20120323

GPS ruling is "hard" on the FBI—and that's a feature, not a bug

By Timothy B. Lee

National Public Radio reports that the FBI is still complaining about January's Supreme Court ruling that installing a GPS tracking device on a suspect's car without the owner's knowledge requires a warrant under the Fourth Amendment. The FBI said last month that it was forced to turn 3000 GPS devices off when the Suprme Court handed down its decision.

Yet NPR's reporting suggests the situation wasn't actually as dire as earlier reporting had suggested. NPR reports that the FBI "scrambled to get search warrants for weeks before the decision, working to convince judges they had probable cause to believe crimes were taking place." NPR says the government "still had to turn off 250 devices that they couldn't turn back on." In other words, they may have turned off 3,000 devices the day the Supreme Court issued its ruling, but they turned about 2,750 of them back on soon afterwards.

In Congressional testimony last month, FBI Director Robert Meuller said the ruling "will inhibit our ability" to do GPS tracking "in a number of surveillances where it has been tremendously beneficial." Mueller said that in cases where they didn't have probable cause, the FBI is forced to deploy teams of six to eight people to track suspects the old-fashioned way.

"If you require probable cause for every technique, then you are making it very, very hard for law enforcement," an FBI lawyer told NPR.

Of course, that's kind of the point.
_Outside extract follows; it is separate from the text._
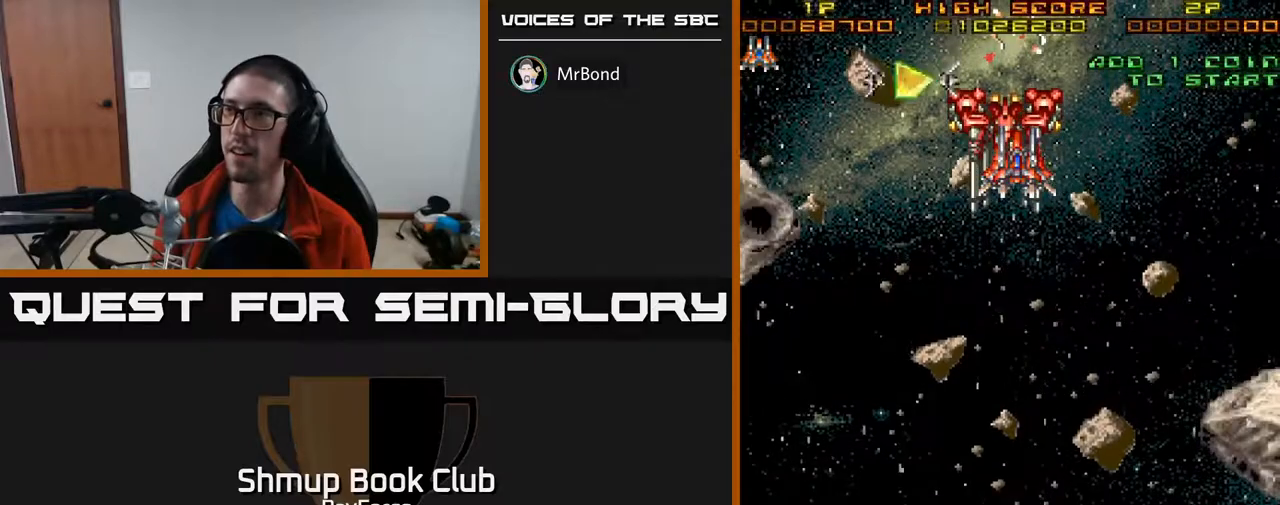
{"buttons": ["A", "DPAD_DOWN", "DPAD_LEFT"], "right_stick": "center", "events": [[117, "A", "down"], [417, "DPAD_LEFT", "down"], [450, "DPAD_DOWN", "down"]]}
Law enforcement's job would be a lot easier if we just did away with the Fourth Amendment and gave the police unfettered spying powers. But that would open the door to abuses of power, so the founders wisely limited government searches to cases where the government could demonstrate it had probable cause to believe that a crime had been committed.
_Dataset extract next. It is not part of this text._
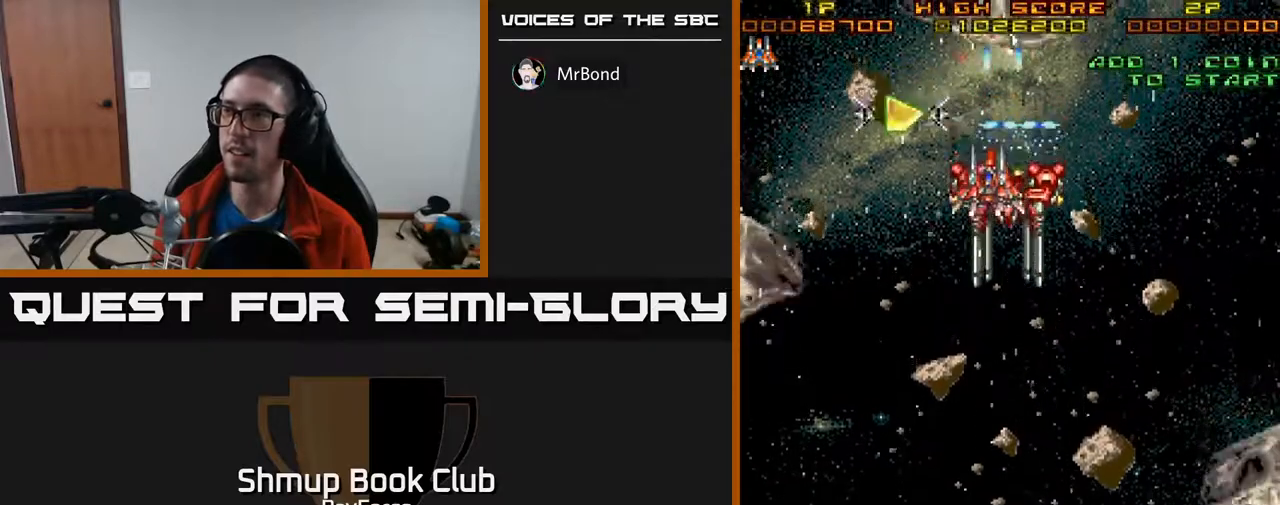
{"buttons": ["DPAD_DOWN"], "right_stick": "center", "events": [[33, "A", "up"], [50, "DPAD_LEFT", "up"], [183, "DPAD_RIGHT", "down"], [317, "DPAD_RIGHT", "up"]]}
The fact that the FBI was able to get a warrant for more than 90 percent of the GPS devices it had in the field suggests the warrant requirement isn't too onerous. And in rare cases where a judge refuses to issue a warrant for tracking that's essential to an investigation, the FBI has the option to deploy its own resources to track suspects with human agents. The high costs of this option ensures that the FBI will use it sparingly. But that's a feature, not a bug.